The Houston-area blogosphere currently is engaged in an interesting, frank discussion of mass transit and light rail in the city.
Tory Gattis got the latest round going with his post, A hypothesis on the deeper psychology of light rail:
For transit, it’s relatively cost efficient and maximizes federal funds. It will probably actually move a fair number of people. It connects most of the core attractions and job centers of our city with only two crossing lines. It’ll probably generate a fair amount of high-density new-urbanist development along the lines. With more bus-rail transfers/connections, it’s probably going to actually make a lot of trips more inconvenient for a lot of the transit dependent and reduce overall ridership (as it has already), but the more transit-dependent parts of town voted the most overwhelmingly for the plan, so it must be a tradeoff they’re willing to make. Sure, it’s a little bit of a splurge for the city, but haven’t you ever splurged on something nice for your house that wasn’t pure economic rationality?

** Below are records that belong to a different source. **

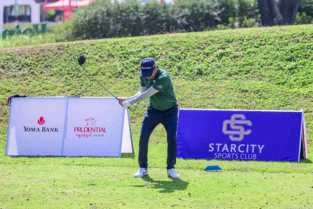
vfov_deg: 11.9
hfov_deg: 17.8
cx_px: 156
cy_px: 104
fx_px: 1000
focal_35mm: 115
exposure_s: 1/10000
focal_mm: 115
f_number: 2.8
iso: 1100
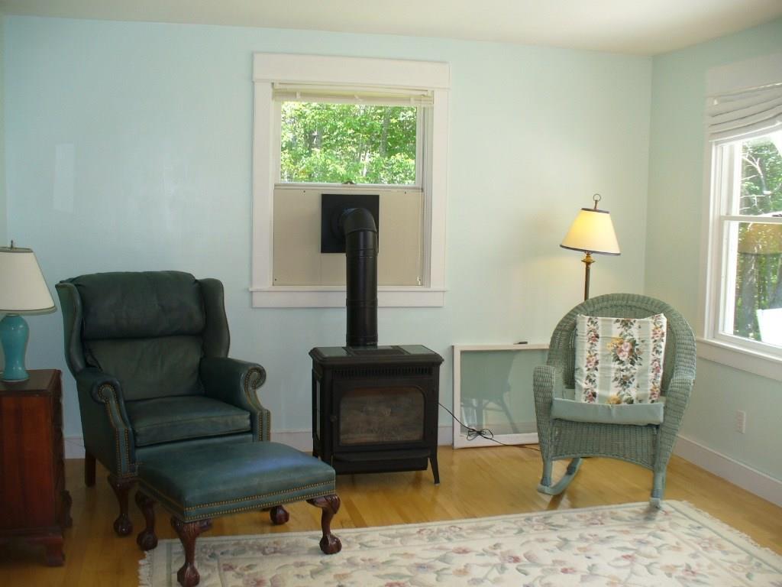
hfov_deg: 50.1
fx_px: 836
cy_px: 294
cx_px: 391
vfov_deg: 38.7
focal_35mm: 37
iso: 80
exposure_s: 1/60
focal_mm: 6.1
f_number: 2.8
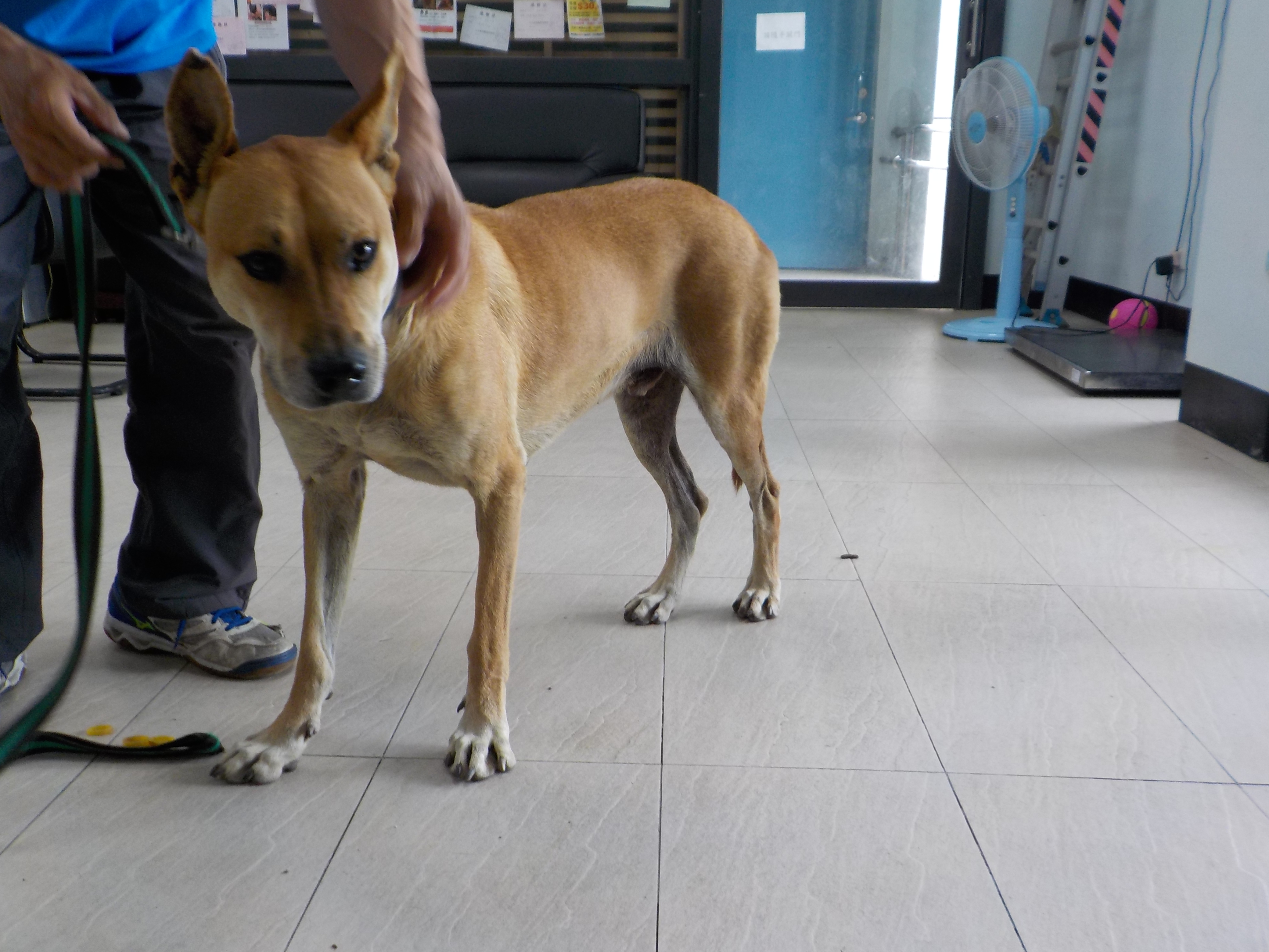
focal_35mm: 30
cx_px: 634
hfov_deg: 60.0
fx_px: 1100
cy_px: 476
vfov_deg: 46.8
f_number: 3.3
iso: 125
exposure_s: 1/30
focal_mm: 4.1
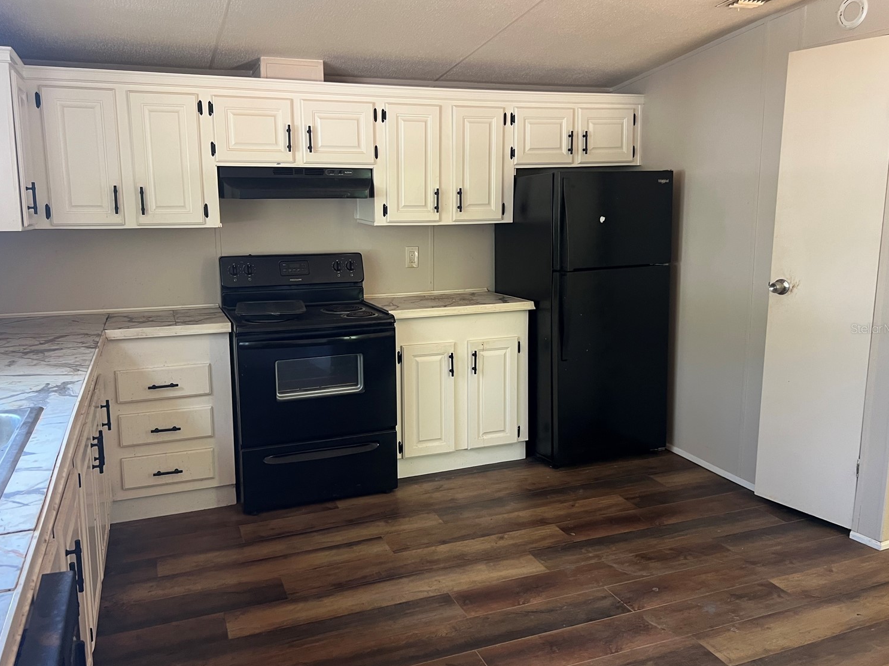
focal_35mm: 28
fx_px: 719
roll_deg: +0.2
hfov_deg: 63.4
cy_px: 328
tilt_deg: -10.2
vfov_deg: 49.7
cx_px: 429
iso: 160
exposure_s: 1/60
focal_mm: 5.7
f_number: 1.5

Tom Kirkendall, who might well be described as the economist-rationalist blogger, responded today with The psychology of light rail:
Tory is clearly on to something in that there appears to be an element of a civic inferiority complex underlying some folks’ support for light rail. However, Tory’s point still does not explain why people who need mass transit the most — i.e., folks who cannot afford the cost of buying and maintaining a car — support light rail, which certainly does not improve their mobility and, by drawing resources away from mobility projects that would, probably harms it.

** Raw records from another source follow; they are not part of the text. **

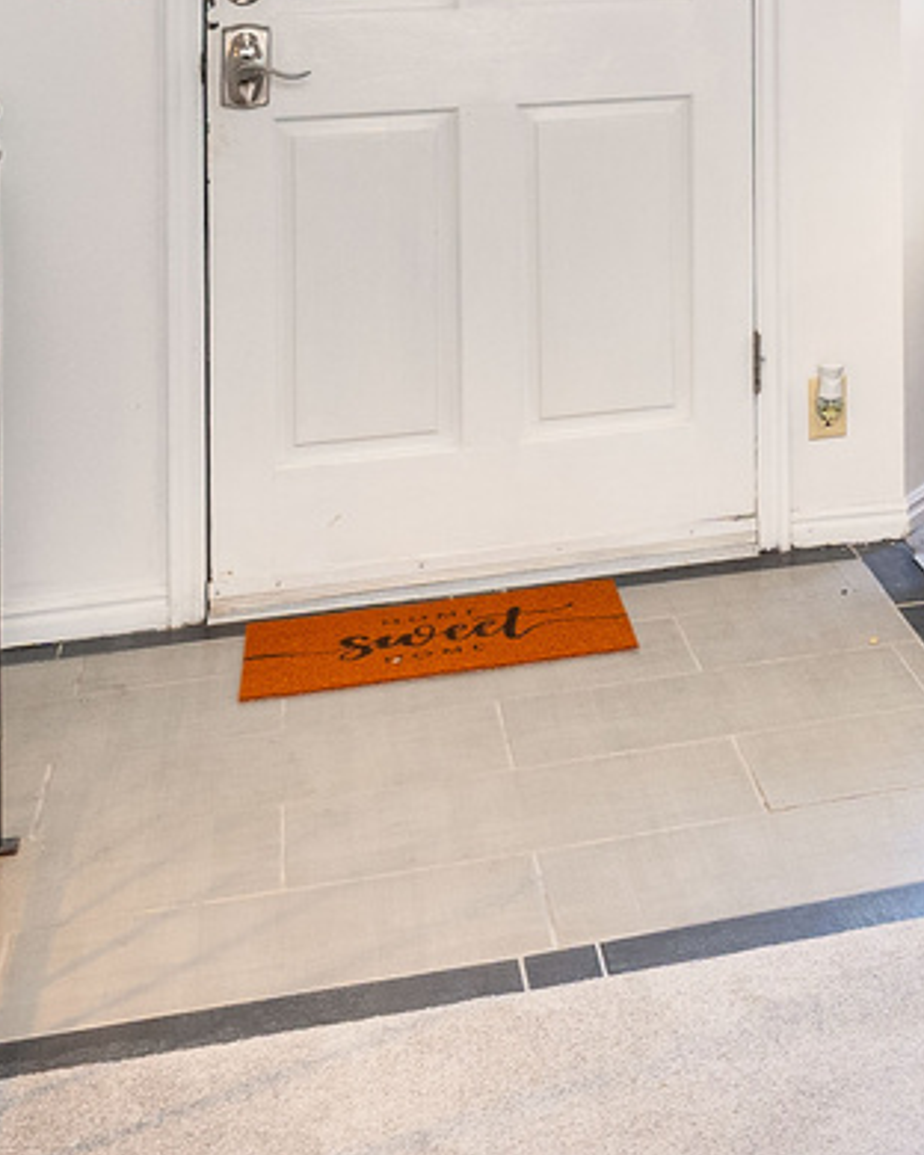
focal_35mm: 69
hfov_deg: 19.7
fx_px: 2359
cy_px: -31
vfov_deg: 25.9
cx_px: 1330
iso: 400
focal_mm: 14
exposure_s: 1/160
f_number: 8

Meanwhile, the light rail interest groups garner support for light rail from the part of the electorate that actually needs mass transit by simultaneously limiting the mass transit choices and threatening that part of the electorate with loss of the governmental funds for mass transit if they fail to support light rail. Thus, a referendum on mass transit issues is never promoted with choices between alternatives such as a light rail system, one one hand, and a cheaper and more effective bus-based system system, on the other. It’s simply an “all or nothing” choice, and folks who need mass transit will understandably vote in favor of getting their share of public transportation funds even if it does not improve their mobility one iota. Indeed, given the cost of light rail systems, one wonders how those citizens who actually need mass transit would vote if the alternative were a light rail system, on one hand, and a new Toyota Prius for each such citizen, on the other? Frankly, the cost of the latter alternative would likely be cheaper than most any light rail plan.

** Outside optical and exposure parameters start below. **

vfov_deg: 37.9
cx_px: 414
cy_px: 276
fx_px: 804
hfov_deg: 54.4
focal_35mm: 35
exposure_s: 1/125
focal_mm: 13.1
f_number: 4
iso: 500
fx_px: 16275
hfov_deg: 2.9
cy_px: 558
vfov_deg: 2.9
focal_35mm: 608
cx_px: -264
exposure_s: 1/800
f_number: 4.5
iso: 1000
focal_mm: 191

So, at the end of the day, where does that leave us? Is it wrong that people who need mass transit vote in favor of something that does not really address their needs? No … but it troubles me when they are misled in doing so.
And Laurence Simon, a regular user of mass transit in Houston, notes one constituency that seems to be availing itself of the light rail:
I didn’t think much of it at the time, but there were at least two obvious bums on the Danger Train during my ride on Friday evening. As we like to say at work: “They reek like Dialup.”
“Got a buck… anyone got a buck, just one buck… all I need.”
It didn’t take long for the platforms to turn into bum-magnets. I rarely get to a platform without having to pass by at least one actively-soliciting beggar. But it’s not like there’s an organized flock of them… yet.
Look for the Houston-area blogosphere — unlike the local newspaper — to continue to foster a true debate over area mass-transit policy.